List entry Description
Summary of Monument
Legacy Record - This information may be included in the List Entry Details.
Reasons for Designation
The battery at Shotley Point is the only surviving example of a mid-19th century defensive battery in East Anglia and retains many original features, including a large part of the rampart with gun emplacements and magazines dating from 1863 and 1892. Although the greater part of the perimeter has been levelled, a length of the Carnot wall remains standing to full height, and the base of much of the rest is believed to survive as a buried feature, together with the outer ditch. As a whole, the monument is a good example of a second class fort of the period and has additional importance as one of a series of surviving forts and other military installations which were constructed between the 17th and 20th centuries for the defence of Harwich Harbour.
Legacy Record - This information may be included in the List Entry Details.

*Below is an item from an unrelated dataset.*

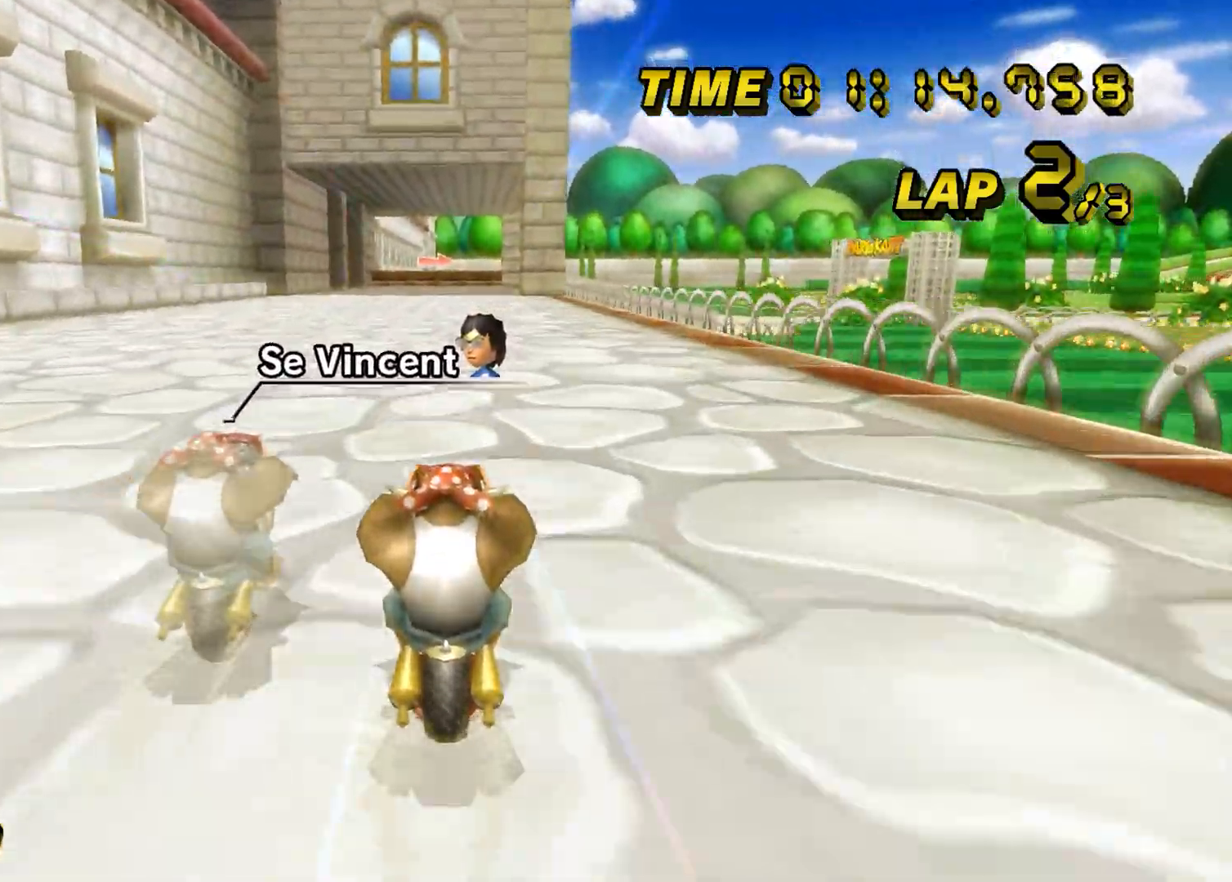
{"buttons": ["A"], "left_stick": "center", "events": []}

The monument includes the remains of a mid-19th century battery on Shotley
Point, sited on a bluff above Harwich Harbour. The battery was constructed
between 1862 and 1863 following recommendations by a Royal Commission set up
to report on the defences of the United Kingdom. These recommendations
included a small fort at Shotley to supplement the existing defensive
structures which consisted of two martello towers, one of which had a small
earthwork battery attached. The martello towers, which still stand
approximately 110m NNE and 250m south west of the battery, are the subject
of separate schedulings.
Initial proposals for an elaborate fort were quickly abandoned in favour of a simpler defensive battery which, when completed, was armed with fourteen 68 pounder smooth bore guns. Ten years later these were replaced with 7 inch muzzle loading guns, and in 1891 two 10 inch guns on long range carriages were installed in new emplacements, and a new subterranean magazine constructed adjacent to the original main magazine. In 1904 the site was transferred to HMS Ganges, a naval training establishment, and the guns were dismounted in 1911.

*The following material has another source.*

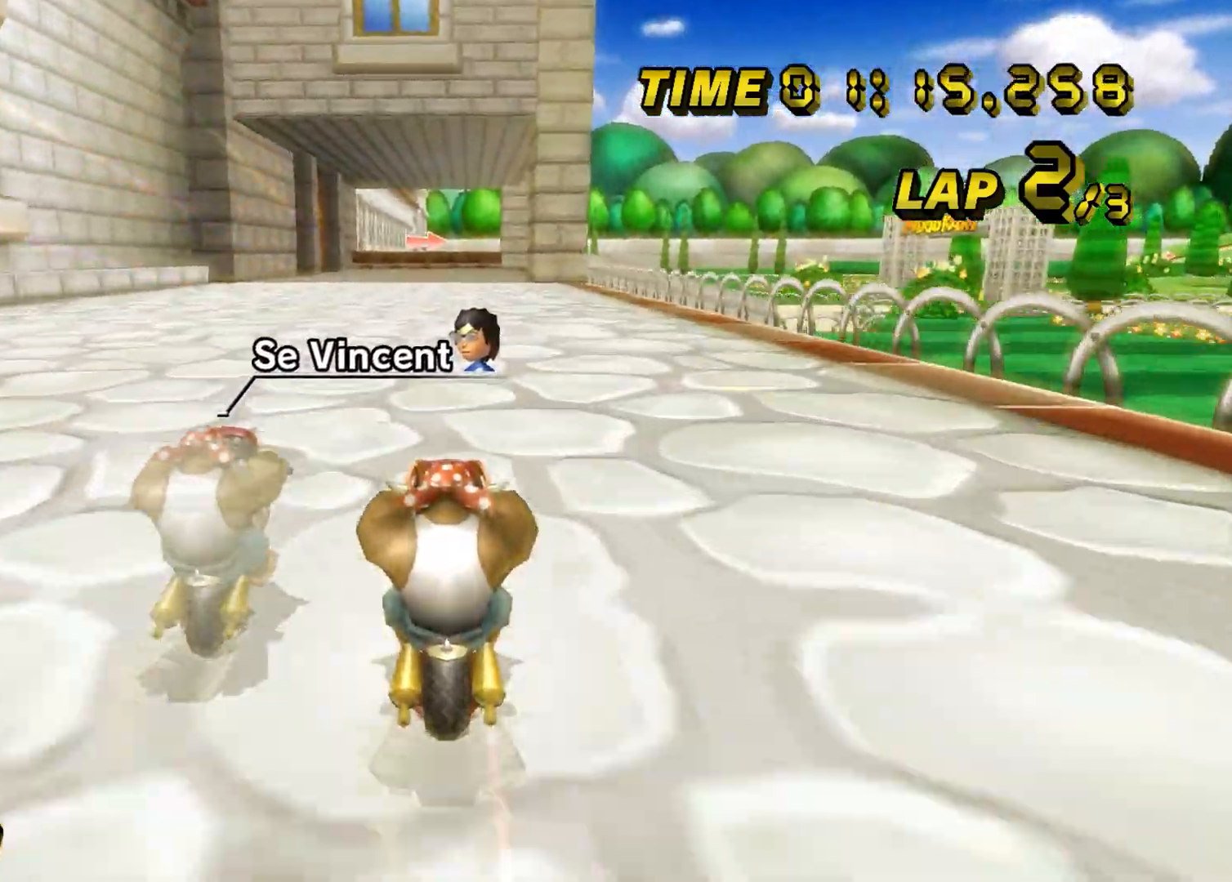
{"buttons": ["A"], "left_stick": "center", "events": []}
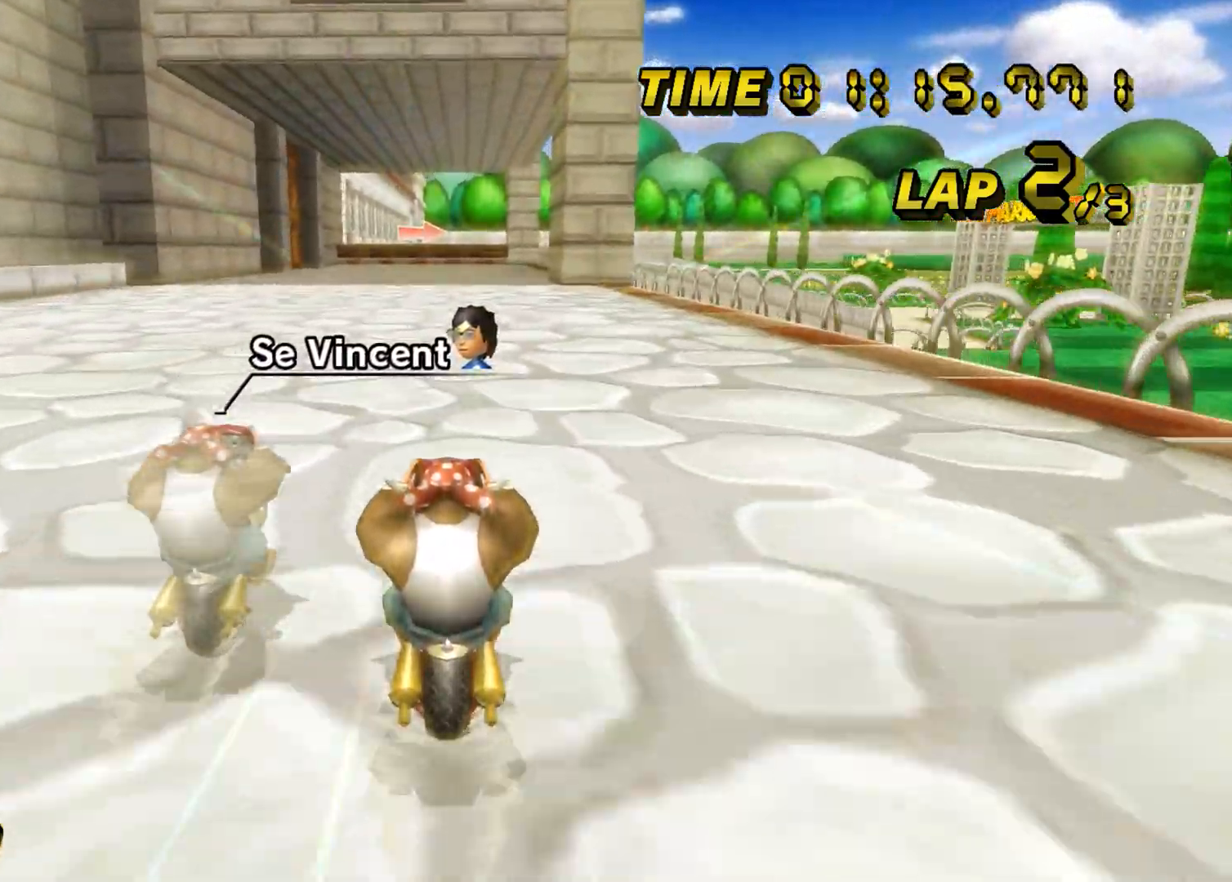
{"buttons": ["A"], "left_stick": "center", "events": []}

In plan, the battery was seven sided, with an earthen rampart on the four sides which overlook the harbour to the south, east and north east. It was surrounded by a detached, brick built scarp of the type known as a Carnot wall after the military engineer of that name, with five bastions, two of them at the gorge (rear), and four demi-bastions. The wall was about 5.8m high on the outer face, with loopholes, and enclosed an area with maximum dimensions of about 215m NNE-SSW by 106m. The whole was surrounded by an outer ditch up to 13m wide. The fourteen original gun emplacements were of two types; three at the salients were semicircular, with a parapet but no embrasures, giving a wide field of fire, and the remainder had a narrower field through embrasures in the rampart. The magazines were in a subterranean block to the rear of the central emplacement. The 10 inch emplacements constructed in 1891 were to the south of the original magazine block. The guns were mounted about 20m apart in semicircular concrete pits with central pivots, and between them was a small battery commander's post. Beneath them were the new shell rooms and magazines. The ditch in front was filled in and the parapet widened, burying the Carnot wall at this point, and at the same time earth was piled in front of the first magazine block, burying two more of the original emplacements.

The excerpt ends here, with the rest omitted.